Apartando con energía a Simón Roca y a Juan, tres hombres se acercaron a Jesús, uno de ellos con una espada y otro con una soga. Simón Roca le apretó la muñeca al que tenía la espada, se apoderó de ella, y blandiéndola, de un tajo le cercenó la oreja al que tenía la soga, un servidor del escriba Manasés hijo de Elías, conocido por todos los discípulos, llamado Malco. Jesús se agachó y repuso la oreja en su lugar. Malco le besó la mano y dejando la soga en el suelo, se fue corriendo.

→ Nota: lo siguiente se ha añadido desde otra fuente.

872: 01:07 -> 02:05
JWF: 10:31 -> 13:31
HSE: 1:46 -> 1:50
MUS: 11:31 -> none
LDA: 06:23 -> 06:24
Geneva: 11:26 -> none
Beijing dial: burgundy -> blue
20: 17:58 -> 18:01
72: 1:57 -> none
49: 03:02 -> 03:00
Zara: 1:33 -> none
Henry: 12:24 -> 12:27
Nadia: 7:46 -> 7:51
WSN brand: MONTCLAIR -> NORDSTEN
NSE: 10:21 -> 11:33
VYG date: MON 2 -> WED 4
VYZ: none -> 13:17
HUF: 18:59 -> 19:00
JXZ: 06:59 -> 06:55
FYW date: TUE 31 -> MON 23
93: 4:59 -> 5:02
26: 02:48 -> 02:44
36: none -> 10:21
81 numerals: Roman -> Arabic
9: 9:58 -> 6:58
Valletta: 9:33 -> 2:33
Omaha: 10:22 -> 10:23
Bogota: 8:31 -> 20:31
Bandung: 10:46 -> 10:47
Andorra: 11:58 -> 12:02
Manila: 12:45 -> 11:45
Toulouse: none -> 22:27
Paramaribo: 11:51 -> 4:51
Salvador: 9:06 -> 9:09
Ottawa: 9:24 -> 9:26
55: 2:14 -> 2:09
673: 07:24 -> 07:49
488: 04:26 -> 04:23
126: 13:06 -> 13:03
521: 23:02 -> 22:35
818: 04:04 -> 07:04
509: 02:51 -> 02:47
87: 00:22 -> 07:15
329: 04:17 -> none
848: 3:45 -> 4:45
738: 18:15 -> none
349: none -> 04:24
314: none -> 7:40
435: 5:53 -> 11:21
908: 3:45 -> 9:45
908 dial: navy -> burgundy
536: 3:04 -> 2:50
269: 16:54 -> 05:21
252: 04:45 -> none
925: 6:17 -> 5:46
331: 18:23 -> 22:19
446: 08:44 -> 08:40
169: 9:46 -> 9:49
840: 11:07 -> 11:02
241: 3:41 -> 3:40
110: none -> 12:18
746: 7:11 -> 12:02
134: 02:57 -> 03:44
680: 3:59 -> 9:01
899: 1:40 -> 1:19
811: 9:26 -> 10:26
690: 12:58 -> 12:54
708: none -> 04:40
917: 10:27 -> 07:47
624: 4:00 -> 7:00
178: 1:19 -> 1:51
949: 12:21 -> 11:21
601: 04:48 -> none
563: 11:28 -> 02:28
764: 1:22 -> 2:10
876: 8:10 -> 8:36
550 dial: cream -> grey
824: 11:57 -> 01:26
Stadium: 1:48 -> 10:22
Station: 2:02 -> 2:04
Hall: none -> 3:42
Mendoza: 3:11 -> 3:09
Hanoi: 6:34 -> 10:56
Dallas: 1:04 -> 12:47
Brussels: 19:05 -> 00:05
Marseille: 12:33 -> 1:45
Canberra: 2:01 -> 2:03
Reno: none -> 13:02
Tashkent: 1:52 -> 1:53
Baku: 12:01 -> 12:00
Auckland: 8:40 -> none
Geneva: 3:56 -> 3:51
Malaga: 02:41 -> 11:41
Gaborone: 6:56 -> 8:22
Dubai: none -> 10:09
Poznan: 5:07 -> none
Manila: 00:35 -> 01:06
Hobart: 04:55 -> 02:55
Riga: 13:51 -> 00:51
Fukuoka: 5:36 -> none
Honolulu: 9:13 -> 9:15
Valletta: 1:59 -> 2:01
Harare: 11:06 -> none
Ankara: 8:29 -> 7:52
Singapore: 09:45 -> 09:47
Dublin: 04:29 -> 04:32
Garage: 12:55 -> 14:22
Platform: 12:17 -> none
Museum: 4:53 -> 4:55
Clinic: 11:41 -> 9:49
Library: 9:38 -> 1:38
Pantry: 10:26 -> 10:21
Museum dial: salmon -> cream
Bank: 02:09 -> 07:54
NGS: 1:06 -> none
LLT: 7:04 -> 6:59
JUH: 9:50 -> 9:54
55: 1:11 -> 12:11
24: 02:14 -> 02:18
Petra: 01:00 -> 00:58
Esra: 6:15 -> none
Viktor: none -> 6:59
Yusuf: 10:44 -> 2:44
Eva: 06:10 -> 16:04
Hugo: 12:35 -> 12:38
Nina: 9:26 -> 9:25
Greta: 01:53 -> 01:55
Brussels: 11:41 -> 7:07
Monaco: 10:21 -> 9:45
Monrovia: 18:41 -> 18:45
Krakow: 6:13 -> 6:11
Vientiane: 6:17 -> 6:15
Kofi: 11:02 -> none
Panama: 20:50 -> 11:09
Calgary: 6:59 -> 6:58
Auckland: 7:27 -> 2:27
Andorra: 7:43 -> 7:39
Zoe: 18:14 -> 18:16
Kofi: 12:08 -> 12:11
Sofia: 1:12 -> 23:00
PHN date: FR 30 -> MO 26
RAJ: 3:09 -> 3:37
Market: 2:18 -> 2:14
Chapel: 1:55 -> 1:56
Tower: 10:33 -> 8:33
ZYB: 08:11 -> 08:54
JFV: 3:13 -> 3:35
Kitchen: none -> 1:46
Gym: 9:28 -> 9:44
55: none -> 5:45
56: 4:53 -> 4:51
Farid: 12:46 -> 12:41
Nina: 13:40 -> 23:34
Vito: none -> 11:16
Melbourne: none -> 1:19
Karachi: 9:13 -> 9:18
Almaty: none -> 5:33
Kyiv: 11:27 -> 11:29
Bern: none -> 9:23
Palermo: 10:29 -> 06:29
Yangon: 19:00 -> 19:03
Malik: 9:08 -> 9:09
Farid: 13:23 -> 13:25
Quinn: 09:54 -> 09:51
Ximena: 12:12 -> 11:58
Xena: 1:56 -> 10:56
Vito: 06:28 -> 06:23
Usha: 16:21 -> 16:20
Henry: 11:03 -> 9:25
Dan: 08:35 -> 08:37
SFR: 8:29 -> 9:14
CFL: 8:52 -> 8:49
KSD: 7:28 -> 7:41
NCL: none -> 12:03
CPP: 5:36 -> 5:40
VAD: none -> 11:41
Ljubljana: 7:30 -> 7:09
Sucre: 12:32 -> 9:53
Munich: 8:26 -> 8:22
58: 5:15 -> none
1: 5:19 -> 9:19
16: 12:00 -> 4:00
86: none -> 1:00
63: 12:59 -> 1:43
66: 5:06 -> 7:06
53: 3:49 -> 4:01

Uno de los hombres intentó apresar a Simón Roca, pero éste corrió en dirección contraria a la que había tomado Malco. Simón Roca y Juan siguieron de lejos a los empleados del templo, sin hacerse ver. Cuando los apresadores llegaron con Jesús a la casa de Caifás, el Sumo Sacerdote, aprovechando que había mucha gente aglomerada en la puerta de la casa, Simón Roca y Juan, sin hacerse notar entraron al patio. Allí había cinco grandes fogatas, una en el centro y otras cuatro en cada una de las esquinas.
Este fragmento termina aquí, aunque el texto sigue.